Impressions Dior – Dior et les Impressionnistes : Une impression vague.
La villa « les Rhumbs » à Granville (Normandie) est la maison d’enfance de Christian Dior. Entourée d’un superbe jardin qui surplombe la mer du haut d’une falaise, c’est aujourd’hui un musée consacré au grand créateur de mode. Il abrite depuis le 4 mai et jusqu’au 22 septembre l’exposition « Impressions Dior – Dior et l’impressionnisme ». Au programme : des créations de Christian Dior et de ses successeurs au sein de la Maison Dior en lien avec les fleurs et la nature, thème chéri des peintres impressionnistes de la fin du XIXème siècle.
Contrairement à ce que l’on aurait pu attendre de Florence Müller, historienne de la mode et commissaire de l’exposition, cette dernière ne retrace pas un lien historique entre la création vestimentaire et la peinture, comme l’avait exploité l’exposition « L’impressionnisme et la mode » qui s’est tenu au musée d’Orsay entre le 25 septembre 2012 et le 20 janvier dernier. Nulle trace d’un possible lien intime, invisible et poétique entre Christian Dior et les Maîtres impressionnistes, même si ce dernier aurait pu nous guider dans les secrets de fabrication de ces robes qui ont marqué le XXème siècle. Plutôt s’agit-il d’une jolie collection qui, par le voisinage de reproductions de peintures et de photographies anciennes, nous révèle les inspirations que le couturier prenait dans la beauté fragile et fugace des fleurs.
Tout au long des trois étages de la villa, on retrouve ainsi des tenues historiques, comme la robe tulipe « marquée par l’épanouissement du buste et l’effacement des hanches », à l’origine du mouvement new look et inspirée par les roses mousseuses de Renoir. Les tissus imprimés, évoquant la palette du peintre, les paysages de Giverny ou encore Les Nymphéas de Monet. Un peu plus haut, John Galliano et des femmes qui prennent vie sous les coups de ciseaux du génie comme si elles étaient tout droit sorties de toiles imaginaires. La discrétion sans panache d’un Raf Simon aussi, qui revenant aux lignes classiques du maître, révèle les volutes féminines sous des corolles élémentaires.
L’exposition montre la création Dior sous un aspect qui, s’il n’étonnera personne, n’en reste pas moins intéressant afin d’en saisir l’incroyable cohérence et l’extraordinaire fluidité. Pourtant, on en ressort avec l’impression vaporeuse de n’avoir rien vu.
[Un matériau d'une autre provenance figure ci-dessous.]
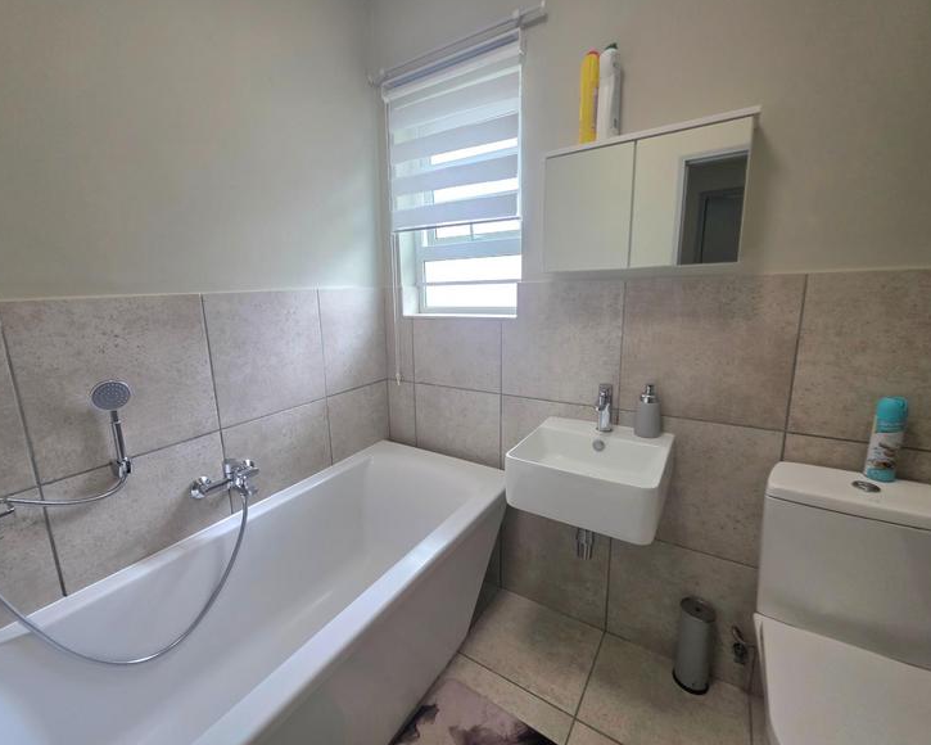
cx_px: 435
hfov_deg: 100.6
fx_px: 386
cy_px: 370
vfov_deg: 88.0
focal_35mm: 14
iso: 160
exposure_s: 1/101
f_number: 1.9
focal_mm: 2.2
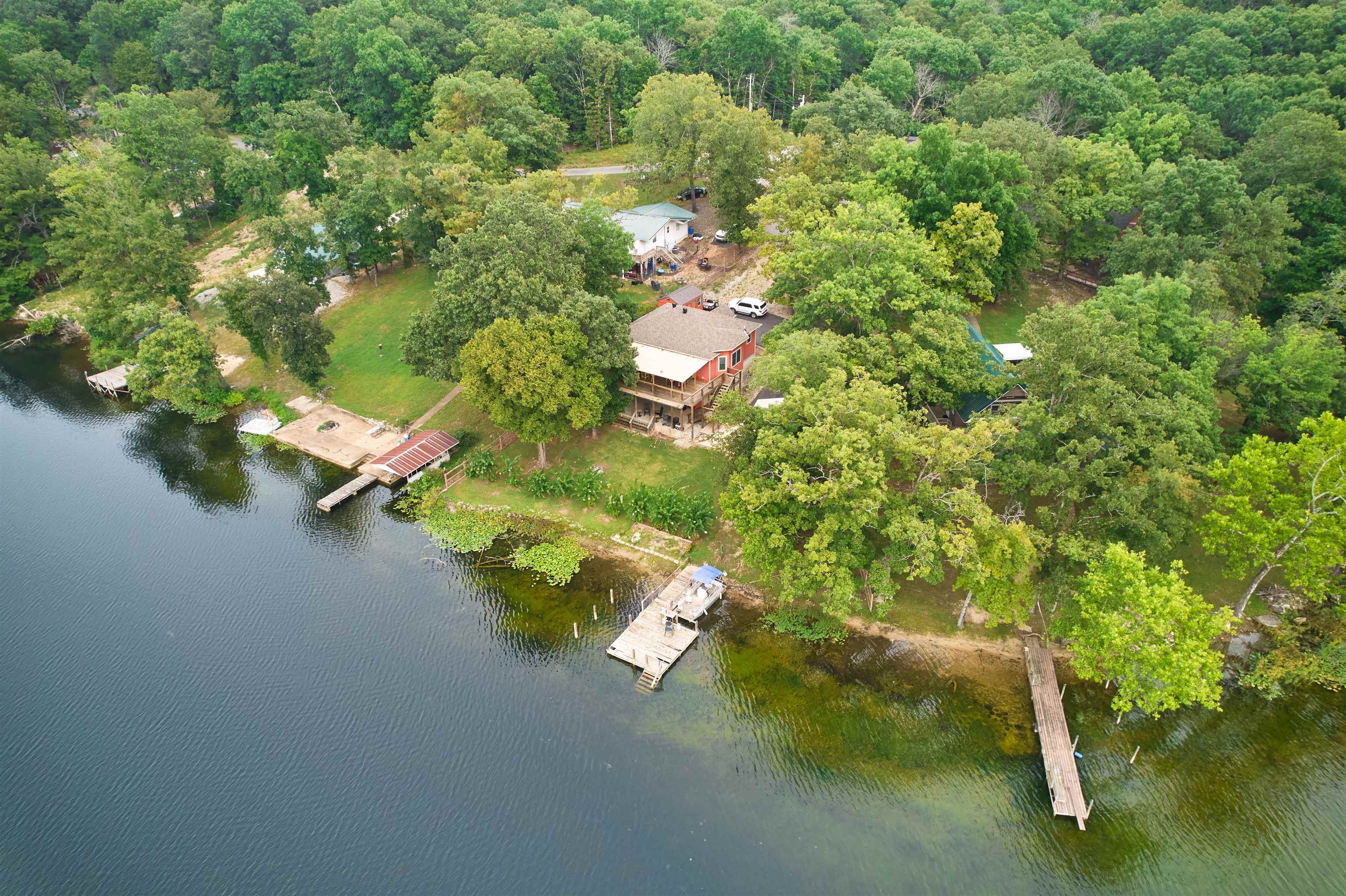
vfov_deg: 57.2
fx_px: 822
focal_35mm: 22
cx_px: 673
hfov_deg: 78.6
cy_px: 448
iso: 100
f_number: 2.8
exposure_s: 1/160
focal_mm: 8.38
Ni tableaux, ni émotion partagée entre robes et peintures, ni parallèles sérieux. Tout au plus des analogies premières et didactiques qui ne témoignent que de l’évidence d’un voisinage vague. Il manque une ligne directrice qui aurait fait converser les deux univers : le monde sublimé par les Impressionnistes et le monde de la mode façonné par Christian Dior.
Cette ligne directrice se trouve enfouie dans le jardin qui entoure la maison. On y découvre, au milieu des roses, des plans de chèvrefeuille et de pivoine, de petits panneaux sur lesquels sont reproduits des tableaux impressionnistes représentant ces mêmes fleurs. On soulève un petit clapet et on approche son visage : nous sentons la fleur, piégée dans une fragrance Dior. Là se trouve enfin le véritable lien, malin, entre la création Dior et les impressionnistes. On ressent, grâce à cette synesthésie délicate, la relation qui relie ces deux mondes pourtant a priori éloignés. La passion des courbes et des couleurs, une féminité réinventée, des paysages voluptueux et un art de vivre élégant et tranquille.
De révéler les liens, bien réels, qui existent entre la mode et les autres pans de la création contemporaine est un exercice difficile. Pour ce faire, il faudrait entreprendre un réel travail de recherche et réinventer les modes d’expositions et de scénographie afin de créer de vrais parallèles entre ces mondes différents et pourtant voisins, à la manière de ces fleurs que nous regardons, sentons et imaginons dans le jardins des Rhumbs.